Albert and Gustav Stolz founded Angelus in Le Locle in 1891, initially producing pocket watches and alarm clocks. Through the first half of the 20th century Angelus built a reputation for two innovations: the first alarm wristwatch (launched in 1931, sixteen years before Vulcain's Cricket), and the Chronodato (1942), a triple-calendar chronograph that combined date, day, and month indicators with a 30-minute chronograph counter on a single dial.
The Chronodato and its successors made Angelus a respected mid-tier Swiss house through the 1940s and 1950s. The firm produced its own calibres at its Le Locle workshop and supplied movements to other brands on an OEM basis. The brand's best-known calibre was the Cal. 215, a manually-wound chronograph with column-wheel architecture that is today collected as a vintage movement.
Like most mid-tier Swiss houses Angelus was devastated by the quartz crisis. Production ceased in the late 1970s and the Angelus name became dormant. In 2011 Angelus was revived by La Joux-Perret, the Swiss movement manufacturer based in La Chaux-de-Fonds, which itself had been acquired by Citizen Group in 2012. The revival positioned Angelus as La Joux-Perret's in-house haute-horlogerie brand, complementing the group's other acquired Swiss brand, Arnold & Son.
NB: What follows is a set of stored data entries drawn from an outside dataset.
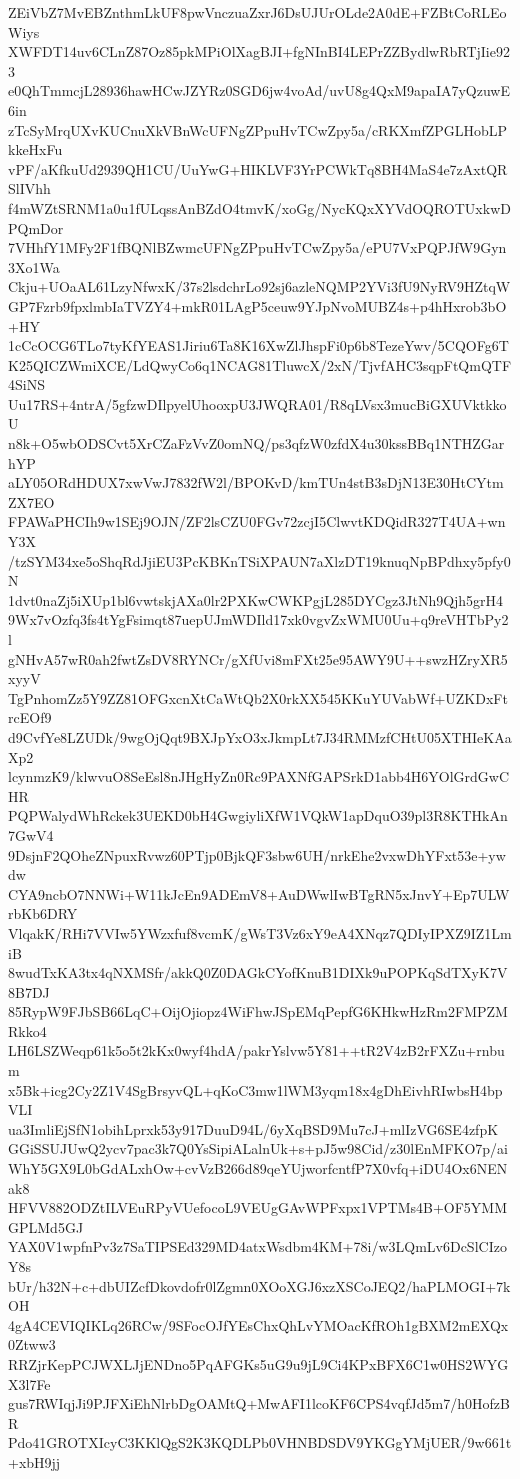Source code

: ZEiVbZ7MvEBZnthmLkUF8pwVnczuaZxrJ6DsUJUrOLde2A0dE+FZBtCoRLEoWiys
XWFDT14uv6CLnZ87Oz85pkMPiOlXagBJI+fgNInBI4LEPrZZBydlwRbRTjIie923
e0QhTmmcjL28936hawHCwJZYRz0SGD6jw4voAd/uvU8g4QxM9apaIA7yQzuwE6in
zTcSyMrqUXvKUCnuXkVBnWcUFNgZPpuHvTCwZpy5a/cRKXmfZPGLHobLPkkeHxFu
vPF/aKfkuUd2939QH1CU/UuYwG+HIKLVF3YrPCWkTq8BH4MaS4e7zAxtQRSlIVhh
f4mWZtSRNM1a0u1fULqssAnBZdO4tmvK/xoGg/NycKQxXYVdOQROTUxkwDPQmDor
7VHhfY1MFy2F1fBQNlBZwmcUFNgZPpuHvTCwZpy5a/ePU7VxPQPJfW9Gyn3Xo1Wa
Ckju+UOaAL61LzyNfwxK/37s2lsdchrLo92sj6azleNQMP2YVi3fU9NyRV9HZtqW
GP7Fzrb9fpxlmbIaTVZY4+mkR01LAgP5ceuw9YJpNvoMUBZ4s+p4hHxrob3bO+HY
1cCcOCG6TLo7tyKfYEAS1Jiriu6Ta8K16XwZlJhspFi0p6b8TezeYwv/5CQOFg6T
K25QICZWmiXCE/LdQwyCo6q1NCAG81TluwcX/2xN/TjvfAHC3sqpFtQmQTF4SiNS
Uu17RS+4ntrA/5gfzwDIlpyelUhooxpU3JWQRA01/R8qLVsx3mucBiGXUVktkkoU
n8k+O5wbODSCvt5XrCZaFzVvZ0omNQ/ps3qfzW0zfdX4u30kssBBq1NTHZGarhYP
aLY05ORdHDUX7xwVwJ7832fW2l/BPOKvD/kmTUn4stB3sDjN13E30HtCYtmZX7EO
FPAWaPHCIh9w1SEj9OJN/ZF2lsCZU0FGv72zcjI5ClwvtKDQidR327T4UA+wnY3X
/tzSYM34xe5oShqRdJjiEU3PcKBKnTSiXPAUN7aXlzDT19knuqNpBPdhxy5pfy0N
1dvt0naZj5iXUp1bl6vwtskjAXa0lr2PXKwCWKPgjL285DYCgz3JtNh9Qjh5grH4
9Wx7vOzfq3fs4tYgFsimqt87uepUJmWDIld17xk0vgvZxWMU0Uu+q9reVHTbPy2l
gNHvA57wR0ah2fwtZsDV8RYNCr/gXfUvi8mFXt25e95AWY9U++swzHZryXR5xyyV
TgPnhomZz5Y9ZZ81OFGxcnXtCaWtQb2X0rkXX545KKuYUVabWf+UZKDxFtrcEOf9
d9CvfYe8LZUDk/9wgOjQqt9BXJpYxO3xJkmpLt7J34RMMzfCHtU05XTHIeKAaXp2
lcynmzK9/klwvuO8SeEsl8nJHgHyZn0Rc9PAXNfGAPSrkD1abb4H6YOlGrdGwCHR
PQPWalydWhRckek3UEKD0bH4GwgiyliXfW1VQkW1apDquO39pl3R8KTHkAn7GwV4
9DsjnF2QOheZNpuxRvwz60PTjp0BjkQF3sbw6UH/nrkEhe2vxwDhYFxt53e+ywdw
CYA9ncbO7NNWi+W11kJcEn9ADEmV8+AuDWwlIwBTgRN5xJnvY+Ep7ULWrbKb6DRY
VlqakK/RHi7VVIw5YWzxfuf8vcmK/gWsT3Vz6xY9eA4XNqz7QDIyIPXZ9IZ1LmiB
8wudTxKA3tx4qNXMSfr/akkQ0Z0DAGkCYofKnuB1DIXk9uPOPKqSdTXyK7V8B7DJ
85RypW9FJbSB66LqC+OijOjiopz4WiFhwJSpEMqPepfG6KHkwHzRm2FMPZMRkko4
LH6LSZWeqp61k5o5t2kKx0wyf4hdA/pakrYslvw5Y81++tR2V4zB2rFXZu+rnbum
x5Bk+icg2Cy2Z1V4SgBrsyvQL+qKoC3mw1lWM3yqm18x4gDhEivhRIwbsH4bpVLI
ua3ImliEjSfN1obihLprxk53y917DuuD94L/6yXqBSD9Mu7cJ+mlIzVG6SE4zfpK
GGiSSUJUwQ2ycv7pac3k7Q0YsSipiALalnUk+s+pJ5w98Cid/z30lEnMFKO7p/ai
WhY5GX9L0bGdALxhOw+cvVzB266d89qeYUjworfcntfP7X0vfq+iDU4Ox6NENak8
HFVV882ODZtILVEuRPyVUefocoL9VEUgGAvWPFxpx1VPTMs4B+OF5YMMGPLMd5GJ
YAX0V1wpfnPv3z7SaTIPSEd329MD4atxWsdbm4KM+78i/w3LQmLv6DcSlCIzoY8s
bUr/h32N+c+dbUIZcfDkovdofr0lZgmn0XOoXGJ6xzXSCoJEQ2/haPLMOGI+7kOH
4gA4CEVIQIKLq26RCw/9SFocOJfYEsChxQhLvYMOacKfROh1gBXM2mEXQx0Ztww3
RRZjrKepPCJWXLJjENDno5PqAFGKs5uG9u9jL9Ci4KPxBFX6C1w0HS2WYGX3l7Fe
gus7RWIqjJi9PJFXiEhNlrbDgOAMtQ+MwAFI1lcoKF6CPS4vqfJd5m7/h0HofzBR
Pdo41GROTXIcyC3KKlQgS2K3KQDLPb0VHNBDSDV9YKGgYMjUER/9w661t+xbH9jj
The modern Angelus collection is built around the U-series skeleton tourbillons: the U10 Tourbillon Lumière, U20 Tourbillon Diamond, U30 Tourbillon Lumière, and the rectangular U50 Diver Tourbillon. All are fully skeletonised tonneau-shaped cases with exposed La Joux-Perret-developed tourbillon movements. Retail runs from approximately CHF 48,000 (U20 steel) to CHF 150,000+ (U10 rose gold with diamond-set bezel) and CHF 250,000+ for specific high-jewellery variants. Production is small; Angelus sits at the upper end of the La Joux-Perret group portfolio alongside Arnold & Son's technical astronomical references.